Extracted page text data
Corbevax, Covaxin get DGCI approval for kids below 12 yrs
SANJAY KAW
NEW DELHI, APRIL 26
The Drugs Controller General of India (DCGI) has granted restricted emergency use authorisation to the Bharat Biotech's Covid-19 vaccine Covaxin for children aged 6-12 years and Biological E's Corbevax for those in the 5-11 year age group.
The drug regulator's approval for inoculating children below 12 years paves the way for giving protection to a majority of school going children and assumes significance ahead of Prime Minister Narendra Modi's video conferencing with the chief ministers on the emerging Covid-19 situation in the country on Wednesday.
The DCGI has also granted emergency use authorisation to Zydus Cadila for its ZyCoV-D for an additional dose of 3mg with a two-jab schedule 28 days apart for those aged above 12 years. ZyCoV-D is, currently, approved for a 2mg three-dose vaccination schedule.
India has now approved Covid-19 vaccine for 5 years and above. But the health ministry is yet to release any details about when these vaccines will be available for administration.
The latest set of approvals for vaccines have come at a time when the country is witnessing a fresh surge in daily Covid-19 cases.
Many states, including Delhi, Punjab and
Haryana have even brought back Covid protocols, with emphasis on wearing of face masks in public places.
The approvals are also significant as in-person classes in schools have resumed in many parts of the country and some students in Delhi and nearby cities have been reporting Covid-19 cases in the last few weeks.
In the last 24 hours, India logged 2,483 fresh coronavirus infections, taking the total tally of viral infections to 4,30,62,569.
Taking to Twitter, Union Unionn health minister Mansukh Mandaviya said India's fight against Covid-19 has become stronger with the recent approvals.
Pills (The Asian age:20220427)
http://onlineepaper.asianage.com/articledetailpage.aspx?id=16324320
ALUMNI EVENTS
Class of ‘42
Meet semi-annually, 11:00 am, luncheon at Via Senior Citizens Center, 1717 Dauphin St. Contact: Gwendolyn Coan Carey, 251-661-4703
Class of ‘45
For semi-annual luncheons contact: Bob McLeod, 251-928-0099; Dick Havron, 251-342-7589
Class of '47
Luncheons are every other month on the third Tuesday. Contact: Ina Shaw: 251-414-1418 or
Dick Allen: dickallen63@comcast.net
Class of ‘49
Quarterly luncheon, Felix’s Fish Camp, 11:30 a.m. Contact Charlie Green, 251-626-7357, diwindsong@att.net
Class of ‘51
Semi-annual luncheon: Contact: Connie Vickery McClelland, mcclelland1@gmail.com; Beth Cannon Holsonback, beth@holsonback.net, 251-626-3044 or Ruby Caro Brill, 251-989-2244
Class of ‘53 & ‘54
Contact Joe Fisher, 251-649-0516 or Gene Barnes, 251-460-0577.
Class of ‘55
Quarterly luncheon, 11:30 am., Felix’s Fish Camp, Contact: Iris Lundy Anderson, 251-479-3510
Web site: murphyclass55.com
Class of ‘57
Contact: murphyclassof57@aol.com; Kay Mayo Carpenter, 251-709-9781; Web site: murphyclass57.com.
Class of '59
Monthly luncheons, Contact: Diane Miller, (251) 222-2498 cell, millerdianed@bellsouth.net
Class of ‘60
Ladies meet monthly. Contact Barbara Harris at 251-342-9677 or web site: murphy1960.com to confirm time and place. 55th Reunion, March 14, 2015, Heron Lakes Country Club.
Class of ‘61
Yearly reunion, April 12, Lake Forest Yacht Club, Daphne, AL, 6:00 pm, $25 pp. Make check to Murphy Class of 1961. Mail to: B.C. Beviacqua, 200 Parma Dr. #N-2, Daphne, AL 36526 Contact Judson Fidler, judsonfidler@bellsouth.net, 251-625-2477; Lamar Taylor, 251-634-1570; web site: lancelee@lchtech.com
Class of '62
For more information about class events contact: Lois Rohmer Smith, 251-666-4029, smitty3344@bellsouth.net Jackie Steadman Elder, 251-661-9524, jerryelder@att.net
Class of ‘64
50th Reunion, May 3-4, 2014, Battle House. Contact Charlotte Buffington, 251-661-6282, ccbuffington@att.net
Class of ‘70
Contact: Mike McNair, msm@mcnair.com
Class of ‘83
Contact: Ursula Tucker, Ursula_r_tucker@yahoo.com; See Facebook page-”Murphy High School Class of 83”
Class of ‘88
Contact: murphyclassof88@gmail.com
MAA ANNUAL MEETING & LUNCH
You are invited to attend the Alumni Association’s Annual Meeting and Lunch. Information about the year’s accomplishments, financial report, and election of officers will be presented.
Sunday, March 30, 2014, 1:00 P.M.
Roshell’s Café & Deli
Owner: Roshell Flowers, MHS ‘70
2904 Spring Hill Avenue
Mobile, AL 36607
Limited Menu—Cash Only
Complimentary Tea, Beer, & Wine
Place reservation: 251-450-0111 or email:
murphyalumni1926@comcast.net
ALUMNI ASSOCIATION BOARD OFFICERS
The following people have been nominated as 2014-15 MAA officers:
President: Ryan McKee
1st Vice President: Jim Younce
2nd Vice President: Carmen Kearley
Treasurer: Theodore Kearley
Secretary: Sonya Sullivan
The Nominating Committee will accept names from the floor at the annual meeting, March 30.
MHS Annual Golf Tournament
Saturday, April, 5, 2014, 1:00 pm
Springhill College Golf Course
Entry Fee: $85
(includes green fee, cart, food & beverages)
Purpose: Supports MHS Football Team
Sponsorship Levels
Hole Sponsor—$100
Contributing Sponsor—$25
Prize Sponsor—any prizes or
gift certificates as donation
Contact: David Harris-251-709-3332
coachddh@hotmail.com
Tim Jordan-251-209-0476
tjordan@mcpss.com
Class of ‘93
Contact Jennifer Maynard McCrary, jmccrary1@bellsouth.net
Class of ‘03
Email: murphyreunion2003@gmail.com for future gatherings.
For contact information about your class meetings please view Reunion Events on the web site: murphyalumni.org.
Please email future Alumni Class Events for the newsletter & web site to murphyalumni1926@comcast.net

#### Description of the task
Among the records above, extract exactly the lines from the line with "Contact: murphyclassof57@aol.com; Kay" to the line with "Class of ‘61", both lines included, and leave out the rest.

#### Answer box
Contact: murphyclassof57@aol.com; Kay Mayo Carpenter, 251-709-9781; Web site: murphyclass57.com.
Class of '59
Monthly luncheons, Contact: Diane Miller, (251) 222-2498 cell, millerdianed@bellsouth.net
Class of ‘60
Ladies meet monthly. Contact Barbara Harris at 251-342-9677 or web site: murphy1960.com to confirm time and place. 55th Reunion, March 14, 2015, Heron Lakes Country Club.
Class of ‘61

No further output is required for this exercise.